In any case, this patch is an early RFC; it's not headed toward the mainline in the near future. It's clearly something that Linux needs, though; making full use of the processor's capabilities requires treating large pages as first-class memory-management objects. Eventually we should all be using large pages - though we may not know it.

Index entries for this article
Kernel	Huge pages
Kernel	Memory management/Huge pages

to post comments

!this

Posted Oct 29, 2009 8:12 UTC (Thu) by jzbiciak (guest, #5246) [Link] (4 responses)

today's massive chunk of memory is tomorrow's brief email.

I can't say I look forward to the 2MB (and later, 1GB) "Me too!" email. Or as the kids seem to say these days, "THIS."

!this

Posted Oct 31, 2009 23:37 UTC (Sat) by man_ls (guest, #15091) [Link] (3 responses)

Tell that to Outlook and its insistence on pasting BMP versions of images around. I am guilty of sending multi-MB messages like this at work, every time I send a screenshot for clarification. The standard solution: paste the images into a Word document and send that instead. Ick.

!this

Posted Nov 1, 2009 1:46 UTC (Sun) by jzbiciak (guest, #5246) [Link] (2 responses)

You can save other formats from MS Paint (including PNG!), and Outlook will let you attach them. (Open MS Paint, take your screen shot with Alt-PrtSc, hit Ctrl-V in Paint followed by Save As... Voila!) That's significantly less hurl-inducing than Word-encapsulated JPGs.
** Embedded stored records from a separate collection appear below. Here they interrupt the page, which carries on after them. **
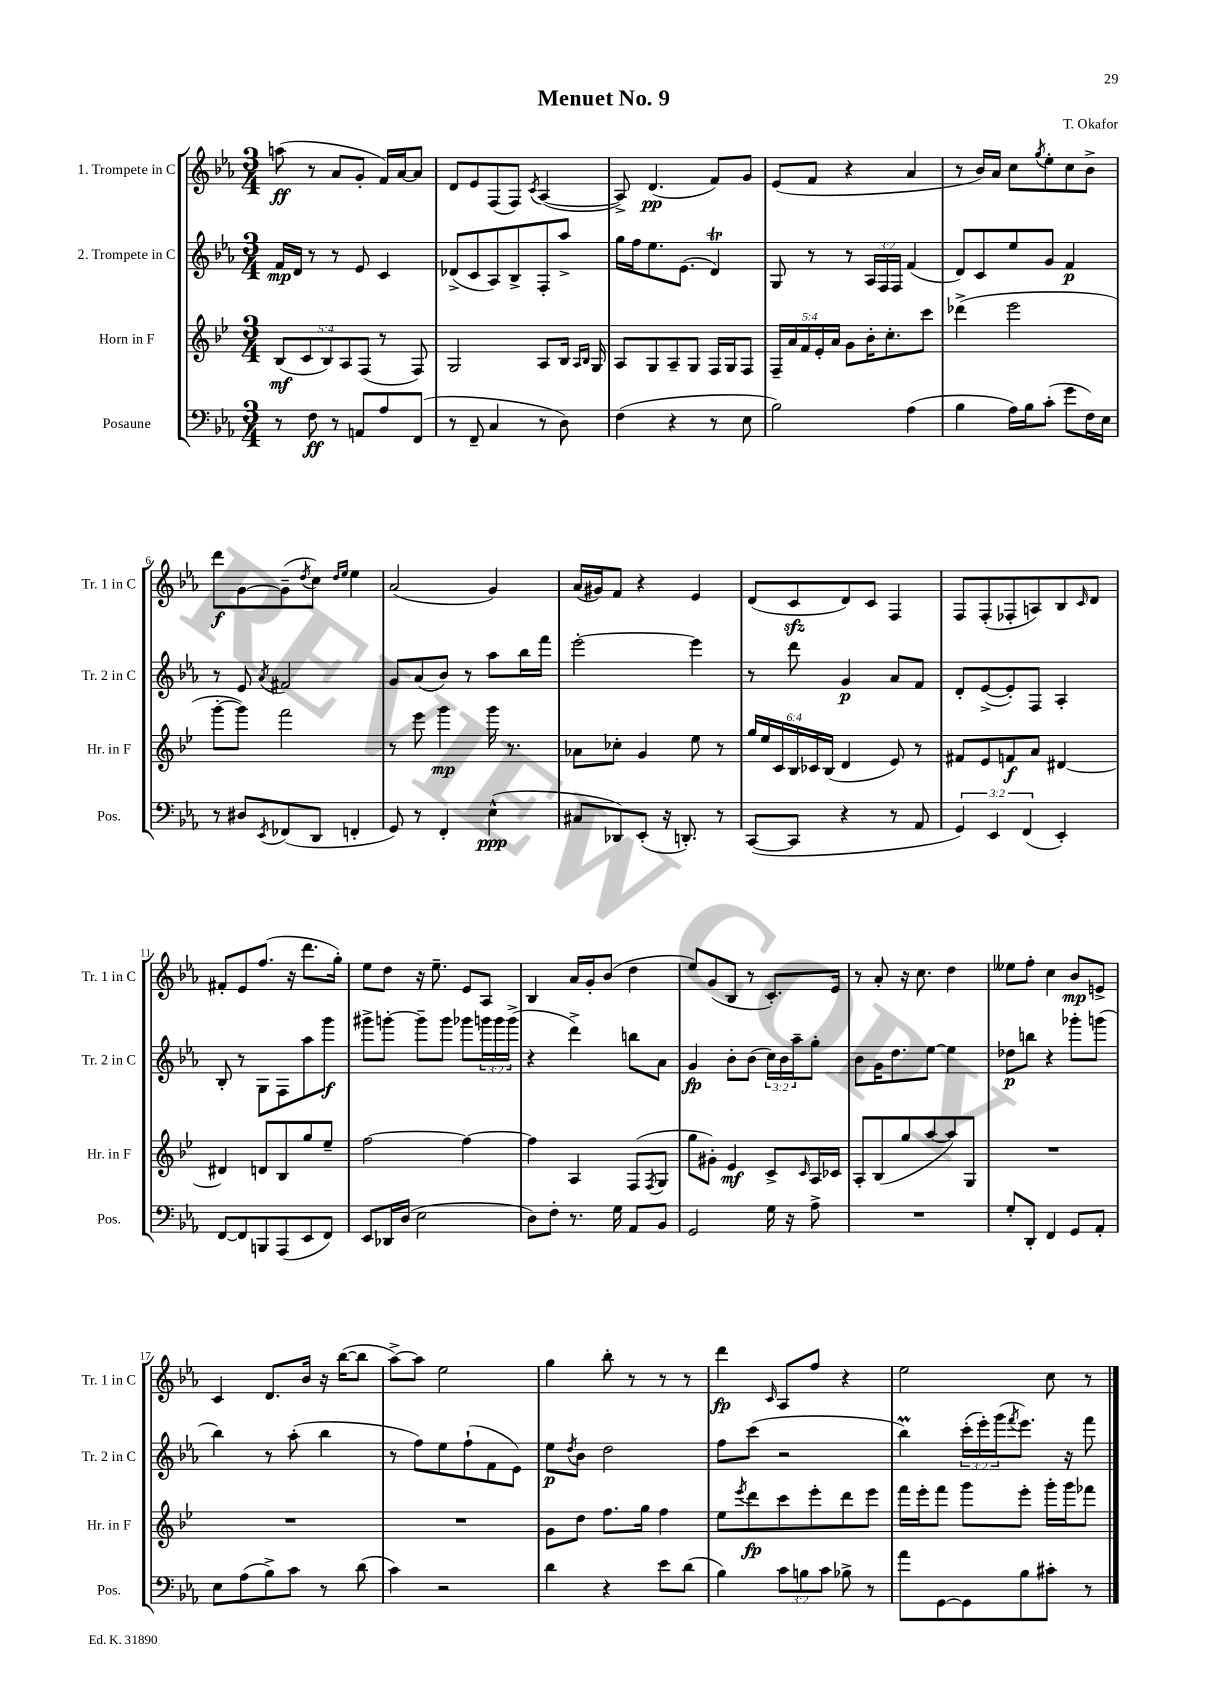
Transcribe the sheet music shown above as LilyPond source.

\header { title = "Menuet No. 9" composer = "T. Okafor" }
<<
\new StaffGroup <<
\new Staff = "s0" \with { instrumentName = "1. Trompete in C" shortInstrumentName = "Tr. 1 in C" } {
    \clef treble \key ees \major \numericTimeSignature \time 3/4
    a''8\ff( r8 aes'8 g'8-. f'16) aes'16~ aes'8 |
    d'8 ees'8 f8( f8) \acciaccatura { c'8 } aes4~( |
    aes8->) d'4.\pp( f'8) g'8 |
    ees'8( f'8 r4 aes'4 |
    r8 bes'16) aes'16 c''8 \acciaccatura { g''8 } ees''8-. c''8 bes'8-> |
    d'''8\f g'8~ g'8--( \acciaccatura { d''8 } c''8) \grace { d''16 ees''16 } ees''4 |
    aes'2( g'4) |
    aes'16( gis'16) f'8 r4 ees'4 |
    d'8( c'8\sfz d'8) c'8 f4 |
    f8 f8-.( fes8-. a8) bes8 \grace { c'16 } d'8 |
    fis'8-. ees'8 f''8.( r16 d'''8. g''16-.) |
    ees''8 d''8 r16 ees''8.-- ees'8 aes8 |
    bes4 aes'16 g'16-. bes'8( d''4 |
    ees''8) g'8( bes8 r8 c'8.-.) ees'16 |
    r8 aes'8-. r16 c''8. d''4 |
    eeses''8 f''8-. c''4 bes'8\mp e'8-> |
    c'4 d'8. bes'16 r16 bes''16~( bes''8 |
    aes''8~->) aes''8 ees''2 |
    g''4 bes''8-. r8 r8 r8 |
    d'''4\fp \grace { c'16 } aes8 f''8 r4 |
    ees''2 c''8 r8 \bar "|." |
}
\new Staff = "s1" \with { instrumentName = "2. Trompete in C" shortInstrumentName = "Tr. 2 in C" } {
    \clef treble \key ees \major \numericTimeSignature \time 3/4 \override Staff.TupletNumber.text = #tuplet-number::calc-fraction-text
    f'16\mp d'16 r8 r8 ees'8 c'4 |
    des'8->( c'8 aes8) bes8-> f8-. aes''8-> |
    g''16 f''16 ees''8. ees'8.( d'4\trill) |
    g8 r8 r8 \tuplet 3/2 { aes16 f16 f16 } f'4( |
    d'8) c'8 ees''8 g'8 f'4\p |
    r8 ees'8 \acciaccatura { aes'8 } fis'2 |
    g'8 aes'8( bes'8) r8 aes''8 bes''16 f'''16 |
    ees'''2~-. ees'''4 |
    r8 d'''8 g'4\p aes'8 f'8 |
    d'8-. ees'8~->( ees'8-.) f8 aes4-. |
    bes8-. r8 g8 f8 aes''8 g'''8\f |
    gis'''8-> g'''8~-. g'''8-- g'''8 ges'''8 \tuplet 3/2 { g'''16 g'''16 g'''16->( } |
    r4 d'''4->) b''8 aes'8 |
    g'4\fp bes'8-. bes'8( \tuplet 3/2 { c''16) bes'16 aes''16-- } g''8-. |
    bes'8 g'16 d''8. ees''8~ ees''4 |
    des''8\p b''8 r4 ges'''8-. g'''8( |
    bes''4) r8 aes''8-.( bes''4 |
    r8 f''8) ees''8 f''8-!( f'8 ees'8) |
    ees''8\p \acciaccatura { d''8 } bes'8 d''2 |
    f''8 c'''8( r2 |
    bes''4\prall) \tuplet 3/2 { c'''16-.( ees'''16-.) g'''16( } \acciaccatura { f'''8 } ees'''8.) r16 f'''8 \bar "|." |
}
\new Staff = "s2" \with { instrumentName = "Horn in F" shortInstrumentName = "Hr. in F" } {
    \clef treble \key bes \major \numericTimeSignature \time 3/4 \override Staff.TupletNumber.text = #tuplet-number::calc-fraction-text
    \tuplet 5/4 { bes8\mf( c'8 bes8) a8 f8( } r8 f8) |
    g2 a8 bes16 \grace { a16 bes16 } g16 |
    a8 g8 a8-- g8 f16 g16 f8 |
    \tuplet 5/4 { f16-- a'16 f'16 ees'16-. a'16 } g'8 bes'16-. c''8.-. c'''8 |
    des'''4->( ees'''2 |
    g'''8~-. g'''8) f'''2 |
    r8 ees'''8 g'''4\mp g'''16 r8. |
    aes'8 ces''8-. g'4 ees''8 r8 |
    \tuplet 6/4 { g''16 ees''16 c'16 bes16 ces'16 bes16( } d'4 ees'8) r8 |
    fis'8 ees'8 f'8\f a'8 dis'4~ |
    dis'4 d'8 bes8 g''8 ees''8-- |
    f''2~ f''4~ |
    f''4 a4 f8( \acciaccatura { f8 } g8 |
    g''8 gis'8-.) ees'4\mf c'8-> \grace { c'16 } a16 ces'16 |
    a8-. bes8( g''8 a''8~ a''8) g8 |
    R2. |
    R2. |
    R2. |
    g'8 d''8 f''8. g''16 f''4 |
    ees''8 \acciaccatura { ees'''8 } d'''8\fp c'''8 ees'''8-. d'''8 ees'''8 |
    f'''16 ees'''16-. f'''8 g'''8 ees'''8-. g'''16-. g'''16 fes'''8 \bar "|." |
}
\new Staff = "s3" \with { instrumentName = "Posaune" shortInstrumentName = "Pos." } {
    \clef bass \key ees \major \numericTimeSignature \time 3/4 \override Staff.TupletNumber.text = #tuplet-number::calc-fraction-text
    r8 f8\ff r8 a,8 aes8 f,8( |
    r8 f,8-- c4 r8 d8) |
    f4( r4 r8 ees8 |
    bes2) aes4( |
    bes4 aes16) bes16 c'8-.( g'8 f16) ees16 |
    r8 dis8 \acciaccatura { ees,8 } fes,8( d,8 f,4-. |
    g,8) r8 f,4-. ees4-^\ppp( |
    cis8 des,8) ees,8-.( r16 d,8.-.) r8 |
    c,8~( c,8 r4 r8 aes,8 |
    \tuplet 3/2 { g,4) ees,4 f,4( } ees,4-.) |
    f,8~ f,8 b,,8 aes,,8( ees,8 f,8) |
    ees,8 des,16 d16( ees2 |
    d8) f8-. r8. g16 aes,8 bes,8 |
    g,2 g16 r16 aes8-> |
    R2. |
    g8-. d,8-. f,4 g,8 aes,8-. |
    ees8 aes8( bes8->) c'8 r8 d'8( |
    c'4) r2 |
    d'4 r4 ees'8 d'8( |
    bes4) \tuplet 3/2 { c'8 b8 c'8 } bes8-> r8 |
    aes'8 g,8~ g,8 bes8 cis'8-. r8 \bar "|." |
}
>>
>>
Also, there's a Windows version of GIMP that also works well for acquiring and cropping screenshots.

That said, I still don't want to see the 1GB "Me too!" email.

!this

Posted Nov 1, 2009 7:18 UTC (Sun) by man_ls (guest, #15091) [Link] (1 responses)

I have all the GIMP for Windows and use it for serious work; it works very well. But the 5 second "alt+print screen, ctrl+v" message that doesn't even touch the hard disk, and that contains a bug report or a bug resolution, still takes about 5 MBs. There, my timesaver is your spacecruncher.

!this

Posted Nov 1, 2009 15:17 UTC (Sun) by jzbiciak (guest, #5246) [Link]

Fair enough.

Mind you, I was comparing launching MS Paint vs. launching MS Word, since you mentioned sending screenshots wrapped in a Word document. (And I only mentioned GIMP in case you wanted to get fancier than what MS Paint lets you do.)

Transparent hugepages

Posted Oct 30, 2009 8:21 UTC (Fri) by MisterIO (guest, #36192) [Link] (2 responses)

Couldn't they add this feature in a parameterized form? then at compile time you decide the max dimension of hugepages.

Transparent hugepages

Posted Oct 30, 2009 14:53 UTC (Fri) by dtlin (subscriber, #36537) [Link]

Only if somebody writes the code first. Right now I think it's one-size-
only.

Transparent hugepages

Posted Nov 8, 2009 3:29 UTC (Sun) by butlerm (subscriber, #13312) [Link]

Hugepages here rely on multiple page size support in hardware to minimize
translation lookaside buffer (TLB) overhead in the CPU. As such, you can
only use the size or handful of sizes the CPU supports.

It is possible to do something similar in software alone, to create larger
than normal "virtual" pages, but while that may have certain internal
efficiencies, it doesn't reduce the TLB lookup overhead of all the smaller
physical pages at all.

Transparent hugepages

Posted Oct 30, 2009 16:04 UTC (Fri) by alejluther (subscriber, #5404) [Link]

It seems hugepages are going to be more important in the future and it has a lot of work to do with main changes to the kernel.

Is it not such a feature enough for starting a 2.7 kernel version?

Transparent hugepages

Posted Oct 30, 2009 16:33 UTC (Fri) by giraffedata (guest, #1954) [Link]

he would like an application to be able to request large pages with a simple madvise() system call

That sounds like an abuse of madvise(). madvise() isn't supposed to instruct the OS on how to provide virtual memory. It's supposed to advise the OS on how the process will use the memory. "I will access this range uniformly" would be something that might inspire the OS to use large pages.

Transparent hugepages

Posted Oct 31, 2009 7:23 UTC (Sat) by ch (guest, #4097) [Link] (1 responses)

what systems used 512 byte pages?

Transparent hugepages

Posted Oct 31, 2009 13:12 UTC (Sat) by avik (guest, #704) [Link]

VAX.

Note to lwn.net comment filter: there actually is text in this comment.